Will you lose the keyboard? One of the benefits of looking at the patent claims of a corporation is to find out where the future looks. This is probably the case with Apple’s new MacBook patent.
In a patent named “Device Having integrated Interface System,” the latest knowledge is included. Apple defines a laptop using a touch-based lower surface instead of a traditional keyboard in this continuation patent. Patently Apple, Jack Purcher sees it more closely:
“With this next-gen MacBook having a glass input surface, it also means that the MacBook could take on entirely different features beyond the keyboard and trackpad … It could potentially provide users with a game-control interface while playing a video game. It could provide DJs with a touch-based turntable and audio controls. It can offer video editors with an interface that could take advantage of the video game interface.”
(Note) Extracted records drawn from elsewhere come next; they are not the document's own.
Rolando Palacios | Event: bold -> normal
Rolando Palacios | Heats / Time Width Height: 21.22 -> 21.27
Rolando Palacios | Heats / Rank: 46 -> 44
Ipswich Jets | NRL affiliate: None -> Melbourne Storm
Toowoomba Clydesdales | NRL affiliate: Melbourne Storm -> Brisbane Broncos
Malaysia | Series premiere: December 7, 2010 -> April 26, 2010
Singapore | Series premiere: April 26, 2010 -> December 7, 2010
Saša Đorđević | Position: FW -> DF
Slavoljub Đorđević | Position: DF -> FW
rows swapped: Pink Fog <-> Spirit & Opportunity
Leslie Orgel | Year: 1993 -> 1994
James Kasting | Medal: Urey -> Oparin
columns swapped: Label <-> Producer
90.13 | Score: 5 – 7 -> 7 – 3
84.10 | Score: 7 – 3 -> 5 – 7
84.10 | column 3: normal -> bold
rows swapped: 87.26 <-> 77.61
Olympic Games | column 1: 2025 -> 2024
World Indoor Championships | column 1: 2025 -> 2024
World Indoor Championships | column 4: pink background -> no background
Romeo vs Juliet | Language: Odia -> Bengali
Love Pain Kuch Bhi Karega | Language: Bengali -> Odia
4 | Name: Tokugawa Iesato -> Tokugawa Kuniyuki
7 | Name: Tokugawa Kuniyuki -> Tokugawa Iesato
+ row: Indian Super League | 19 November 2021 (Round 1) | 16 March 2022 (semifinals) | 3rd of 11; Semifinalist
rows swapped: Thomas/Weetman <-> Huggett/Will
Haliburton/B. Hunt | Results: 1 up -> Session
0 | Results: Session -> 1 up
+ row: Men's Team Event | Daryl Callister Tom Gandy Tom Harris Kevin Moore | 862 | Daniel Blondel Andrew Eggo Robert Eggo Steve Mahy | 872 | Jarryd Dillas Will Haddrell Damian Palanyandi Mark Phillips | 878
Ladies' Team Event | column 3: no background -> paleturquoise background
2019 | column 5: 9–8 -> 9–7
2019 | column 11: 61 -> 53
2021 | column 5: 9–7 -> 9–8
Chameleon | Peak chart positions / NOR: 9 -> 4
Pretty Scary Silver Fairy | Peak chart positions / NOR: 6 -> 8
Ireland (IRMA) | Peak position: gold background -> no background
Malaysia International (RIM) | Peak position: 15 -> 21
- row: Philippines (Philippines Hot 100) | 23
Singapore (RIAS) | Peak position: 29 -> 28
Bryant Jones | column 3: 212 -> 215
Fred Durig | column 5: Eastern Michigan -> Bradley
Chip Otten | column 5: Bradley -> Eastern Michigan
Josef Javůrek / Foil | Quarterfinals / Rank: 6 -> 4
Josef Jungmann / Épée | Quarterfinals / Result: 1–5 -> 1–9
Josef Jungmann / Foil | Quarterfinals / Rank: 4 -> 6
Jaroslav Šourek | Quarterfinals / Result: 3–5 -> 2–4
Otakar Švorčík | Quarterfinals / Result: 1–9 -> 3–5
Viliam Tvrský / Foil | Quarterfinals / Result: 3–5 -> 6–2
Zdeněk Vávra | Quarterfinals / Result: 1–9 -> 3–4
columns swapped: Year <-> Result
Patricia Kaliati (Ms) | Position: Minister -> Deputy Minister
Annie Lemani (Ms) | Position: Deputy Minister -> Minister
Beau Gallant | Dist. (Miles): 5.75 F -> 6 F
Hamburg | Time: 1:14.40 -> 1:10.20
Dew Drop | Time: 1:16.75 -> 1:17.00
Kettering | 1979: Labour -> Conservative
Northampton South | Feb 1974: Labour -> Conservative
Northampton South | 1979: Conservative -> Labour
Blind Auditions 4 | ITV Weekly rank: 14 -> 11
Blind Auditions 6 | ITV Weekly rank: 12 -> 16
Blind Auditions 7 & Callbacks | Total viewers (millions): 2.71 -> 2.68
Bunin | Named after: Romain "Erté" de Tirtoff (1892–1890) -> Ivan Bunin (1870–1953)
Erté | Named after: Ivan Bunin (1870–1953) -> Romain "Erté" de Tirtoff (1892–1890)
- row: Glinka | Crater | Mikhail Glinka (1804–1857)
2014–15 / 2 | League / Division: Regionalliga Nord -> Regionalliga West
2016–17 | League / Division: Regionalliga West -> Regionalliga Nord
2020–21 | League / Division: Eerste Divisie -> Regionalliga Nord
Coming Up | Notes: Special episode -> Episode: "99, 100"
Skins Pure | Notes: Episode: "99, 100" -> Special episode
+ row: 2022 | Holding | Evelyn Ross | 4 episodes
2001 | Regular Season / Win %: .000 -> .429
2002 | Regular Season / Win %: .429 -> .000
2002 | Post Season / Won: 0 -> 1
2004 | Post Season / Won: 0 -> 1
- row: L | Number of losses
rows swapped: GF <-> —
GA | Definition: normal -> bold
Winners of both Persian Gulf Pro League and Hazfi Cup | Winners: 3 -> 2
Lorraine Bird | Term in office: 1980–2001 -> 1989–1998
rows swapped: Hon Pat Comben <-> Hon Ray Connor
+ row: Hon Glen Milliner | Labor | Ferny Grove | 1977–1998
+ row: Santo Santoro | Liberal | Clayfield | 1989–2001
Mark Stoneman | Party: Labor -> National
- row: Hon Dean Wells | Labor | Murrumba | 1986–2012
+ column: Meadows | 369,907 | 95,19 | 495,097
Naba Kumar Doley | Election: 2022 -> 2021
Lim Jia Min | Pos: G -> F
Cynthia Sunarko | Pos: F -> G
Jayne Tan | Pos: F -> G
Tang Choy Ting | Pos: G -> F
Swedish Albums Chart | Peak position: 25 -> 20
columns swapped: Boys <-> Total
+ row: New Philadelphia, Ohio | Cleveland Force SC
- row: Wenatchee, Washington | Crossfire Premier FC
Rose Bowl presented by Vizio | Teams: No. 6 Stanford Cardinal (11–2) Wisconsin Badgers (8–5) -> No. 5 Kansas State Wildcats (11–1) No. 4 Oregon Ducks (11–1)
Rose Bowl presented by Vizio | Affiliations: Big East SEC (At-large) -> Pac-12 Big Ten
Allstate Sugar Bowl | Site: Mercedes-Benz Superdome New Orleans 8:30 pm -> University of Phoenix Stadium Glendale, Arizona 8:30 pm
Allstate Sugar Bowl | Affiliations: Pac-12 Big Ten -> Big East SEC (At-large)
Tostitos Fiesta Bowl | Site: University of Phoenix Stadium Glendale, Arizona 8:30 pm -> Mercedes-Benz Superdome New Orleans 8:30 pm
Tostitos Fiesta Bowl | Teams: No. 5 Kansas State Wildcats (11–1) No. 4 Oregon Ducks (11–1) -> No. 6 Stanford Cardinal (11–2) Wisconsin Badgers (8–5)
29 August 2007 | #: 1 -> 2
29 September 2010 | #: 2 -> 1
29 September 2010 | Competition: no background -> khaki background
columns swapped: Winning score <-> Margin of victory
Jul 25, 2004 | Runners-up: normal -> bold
This all is sexy, but what about good old fashioned typing? o Putting aside the concept of a completely touchscreen-based keyboard (even though there are various consumables used to type on a tablet or smartphone screen only), the patent indicates that a thin physical keyboard may be mounted over the touch-enabled surface. This will physically translate the typing motions on the touchscreen below; a technique that Purcher notes would be used throughout the upcoming Surface Neo However, this is something that can be seen back in the history of mobile devices (2000’s Ericsson R380 being an early example).
Curiously, the upcoming iPhone 12 family will be fitted with a magnet ring on the back of the device, believing that this will help direct the handset to a wireless charger. Maybe anyone at Apple has a certain magnet attraction?
As well as the touch interface, the patent also states the use of reverse wireless charging, with the region where the wrists will usually be able to charge properly fitted devices, such as the Apple Watch or the iPhone, possibly when the laptop is not in use.
Of course, no proprietary technology can be expected to hit the market, and even if it is unlikely to be seen in the very next publication. This is definitely the case with this ‘keyboardless’ MacBook. What patents show is what a company is working on and developing. In the case of Apple, a complete touch sensitive region is not out of the question. After all, the function keys have already been replaced with the touch bar on MacBook Pro computers, so why not go all the way?
What is more likely is a MacBook where the entire area below the keyboard is protected by this touch-sensitive surface; possibly with a display underneath, wireless reverse charging, or both.